The Behavioral Analysis Section is responsible for administering polygraph tests in criminal cases. This section also vets individuals who are employed by the Maldives Police Service through polygraph tests and generates offender psychological profiles. The section is also responsible for analyzing crime scenes.

Quality Assurance

The FSD undergoes two major quality checks that are up to industry standards. Firstly, there is the Technical Method. In this, each test and analysis is double checked by another analyst for errors, and the final results are double checked by the analyst’s supervisor to ensure that the results are reliable and that all protocols had been followed.

Secondly, there is the Administrative Method: In this, each lab undergoes periodic reviews according to the needs of the respective labs.

Challenges Faced

According to the Quality Manager of Forensic Services Directorate, Chief Inspector of Police, Ahmed Rashwan, the geographical isolation of islands is one of the major challenges faced by the FSD in providing timely services.

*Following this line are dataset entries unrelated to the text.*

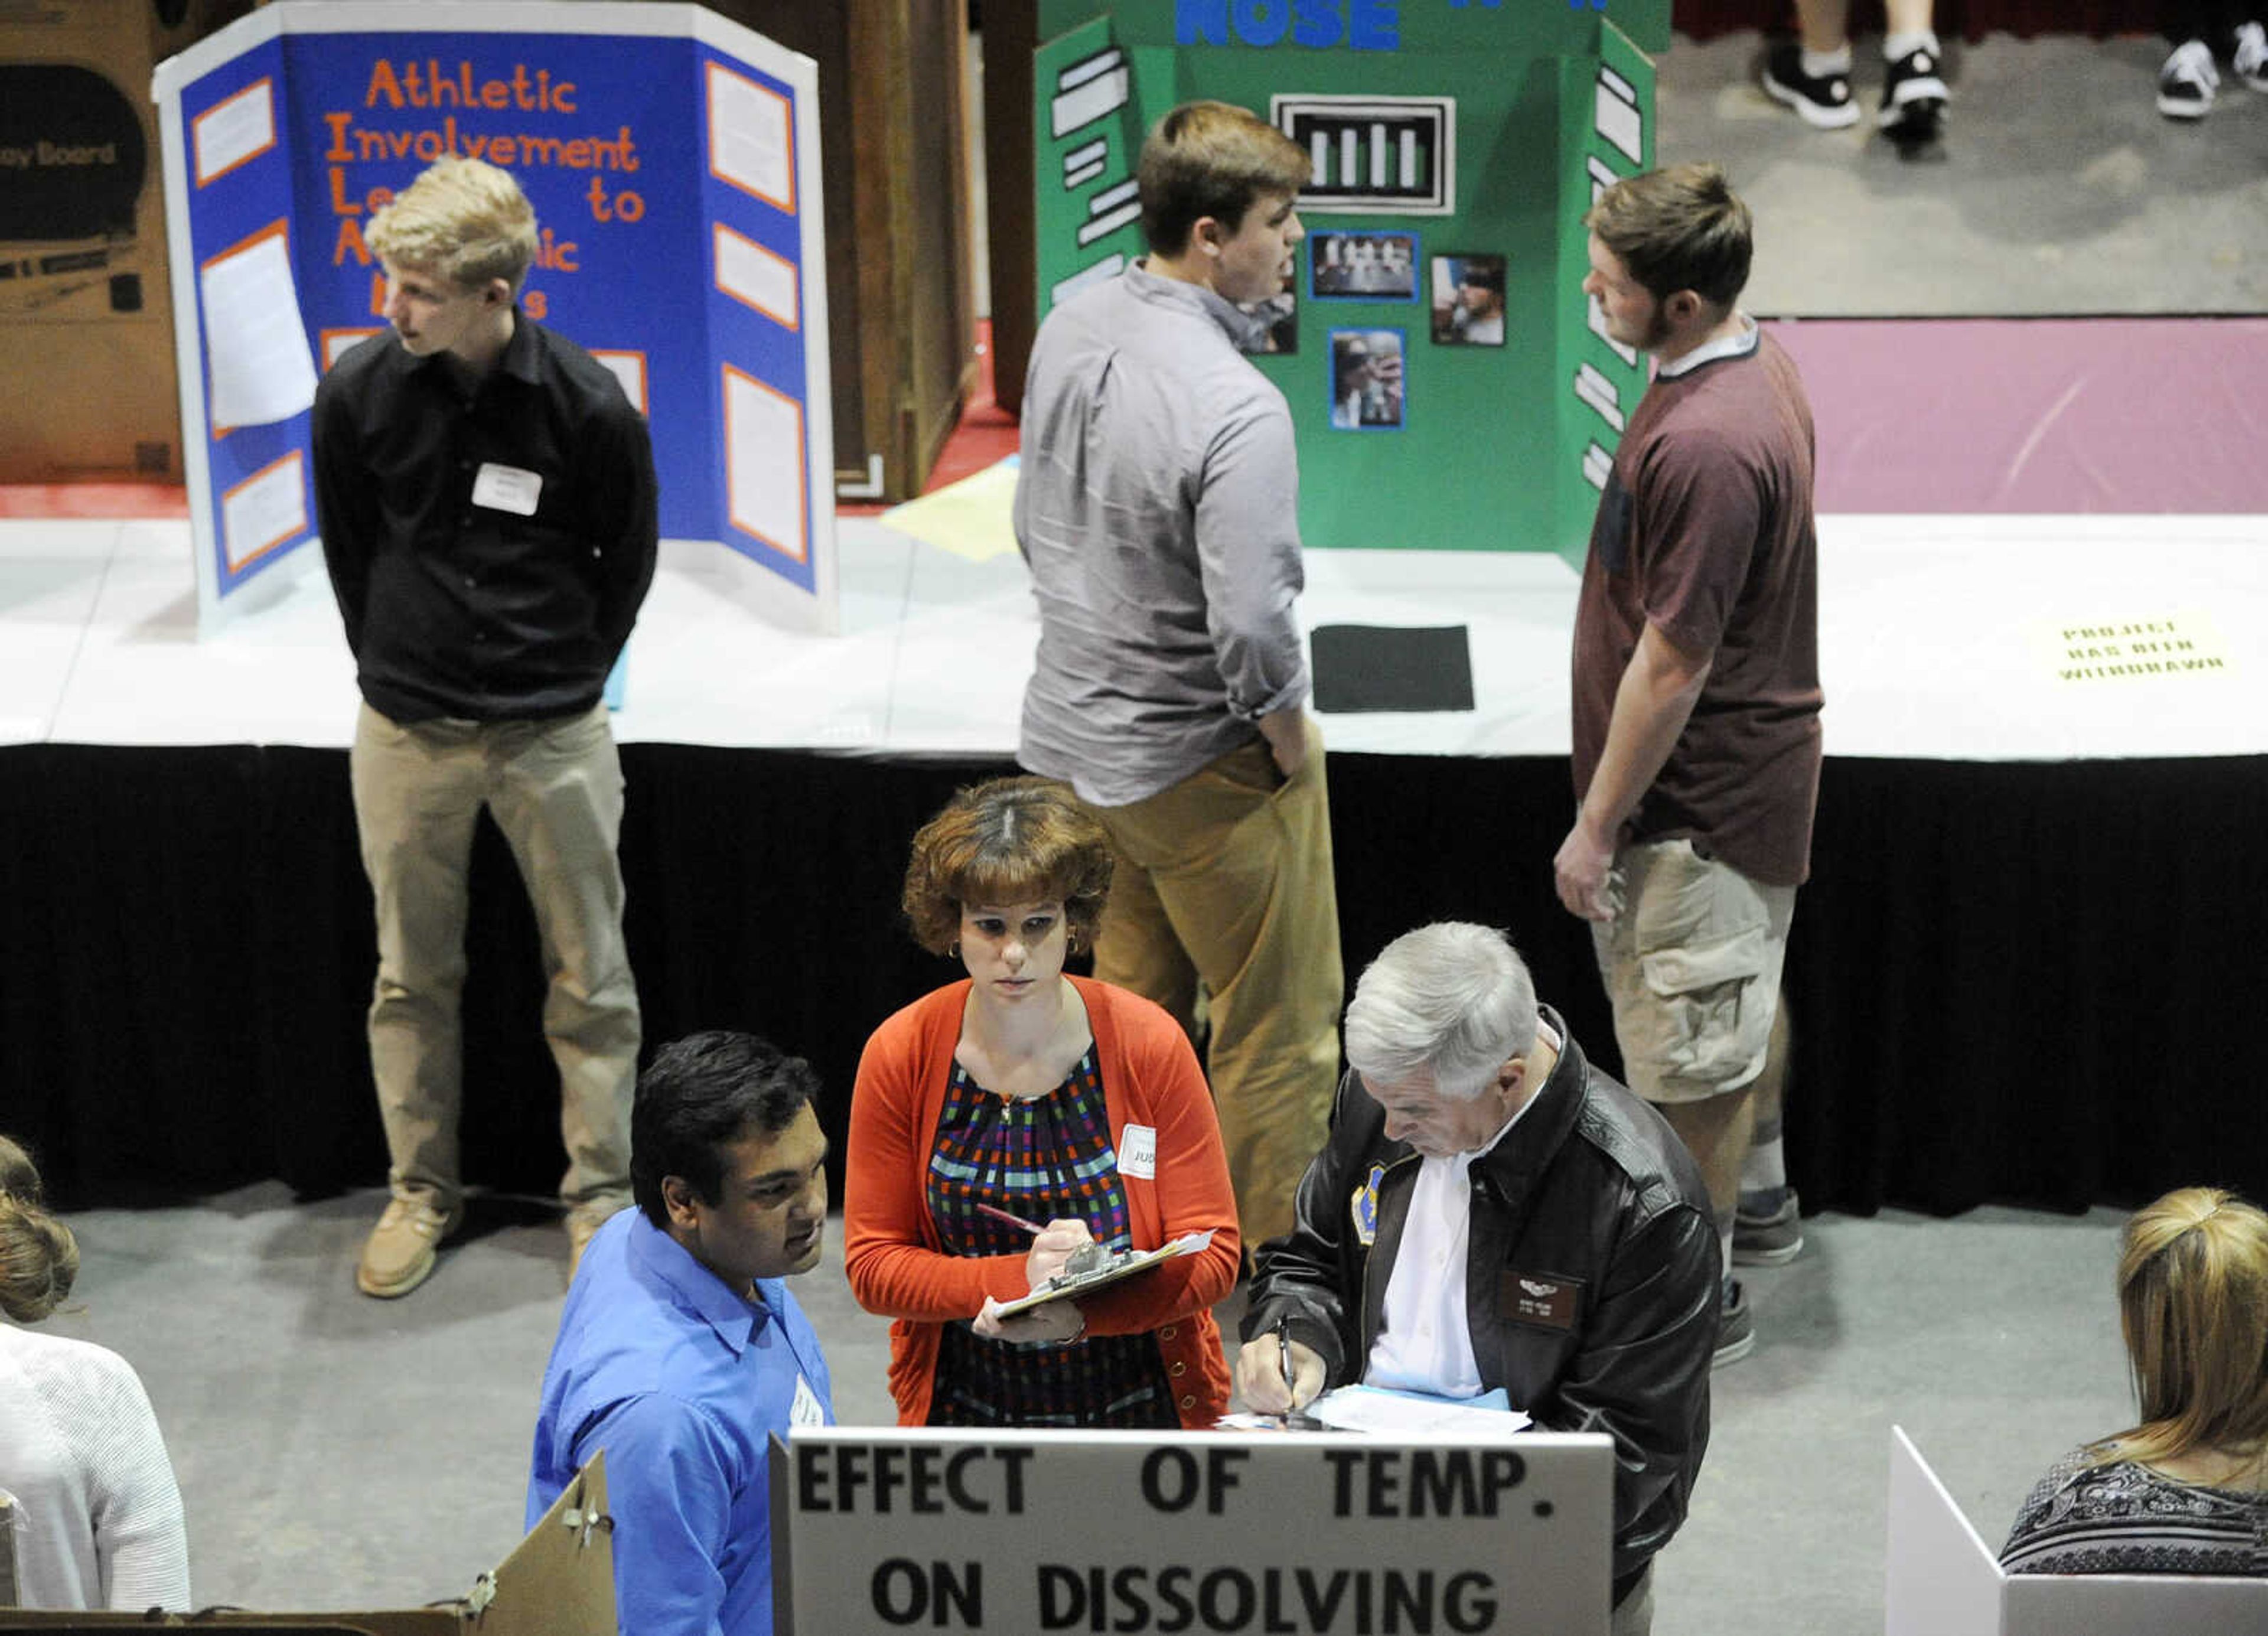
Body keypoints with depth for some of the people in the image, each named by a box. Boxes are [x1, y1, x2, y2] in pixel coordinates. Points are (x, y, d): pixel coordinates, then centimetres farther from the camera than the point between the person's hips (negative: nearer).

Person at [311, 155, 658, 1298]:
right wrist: (395, 671, 11)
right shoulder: (359, 393, -10)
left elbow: (627, 562, 2)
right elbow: (348, 551, 7)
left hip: (553, 738, -2)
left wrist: (565, 680, 8)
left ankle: (601, 1194, 23)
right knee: (411, 977, 13)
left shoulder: (589, 409, -15)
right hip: (403, 733, 2)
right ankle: (422, 1192, 29)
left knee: (589, 979, 8)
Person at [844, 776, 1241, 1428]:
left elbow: (1213, 1252, -3)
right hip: (963, 1410, 1)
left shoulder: (1149, 1044, -5)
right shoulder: (900, 1055, -3)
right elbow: (873, 1264, 0)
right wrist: (1021, 1277, -16)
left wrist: (1080, 1312, -20)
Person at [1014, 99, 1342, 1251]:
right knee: (1278, 1033, 9)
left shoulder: (1072, 327, -4)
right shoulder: (1236, 409, -29)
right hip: (1201, 765, -8)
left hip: (1074, 734, 8)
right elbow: (1253, 630, -30)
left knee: (1132, 1007, 23)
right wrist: (1292, 747, -12)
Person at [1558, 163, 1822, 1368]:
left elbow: (1672, 664, -26)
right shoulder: (1756, 368, 1)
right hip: (1756, 760, 10)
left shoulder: (1707, 447, -31)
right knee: (1744, 987, 28)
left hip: (1698, 797, -10)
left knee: (1691, 1050, 4)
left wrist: (1598, 826, -17)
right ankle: (1758, 1190, 48)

“Valuable time and resources are spent in transporting samples from the islands to the labs based in Male. But statutes of limitations brought by the newly enacted Criminal Procedure Code have made timely analysis of samples vital for investigators,” Rashwan said.

“The other challenge is lack of availability of equipment, reagents and other consumables in the Maldives. But the greatest challenge faced by the FSD is a lack of trained individuals. Forensic Science requires highly qualified and professional personnel and this is not a commodity easily available in the Maldives,” he added.

However, despite the difficulties the FSD has many feathers in its cap.

The DNA laboratory has introduced the nuclear DNA method to analyze biological stains. Scene of Crime Officers have been placed in all police stations.Finger Print Labs services are being provided in Addu City and HDh.Kulhudhuffushi. A FFTA machine has been brought to enhance the capabilities of the Physical Evidence Laboratory.

Three fuming chambers have been bought for three divisions to enable fingerprint developing in the atolls. CCTV retrieval and Mobile Forensic Services have been introduced in the Digital Evidence Laboratory of the South Police Division.

An Air Transportation Console has been introduced to ensure fast delivery of samples to Male’.

“The FSD expects to introduce new tests for gases, to trace evidence, to test home-made explosives and also introduce mitochondrial DNA analysis in the near future. The FSD closely works with foreign partners to ensure the quality of services provided. The directorate is currently working to get all the labs ISO 17025 certified in 2018. The aim of FSD is to be among the leading forensic services in the region,” Rashwan said.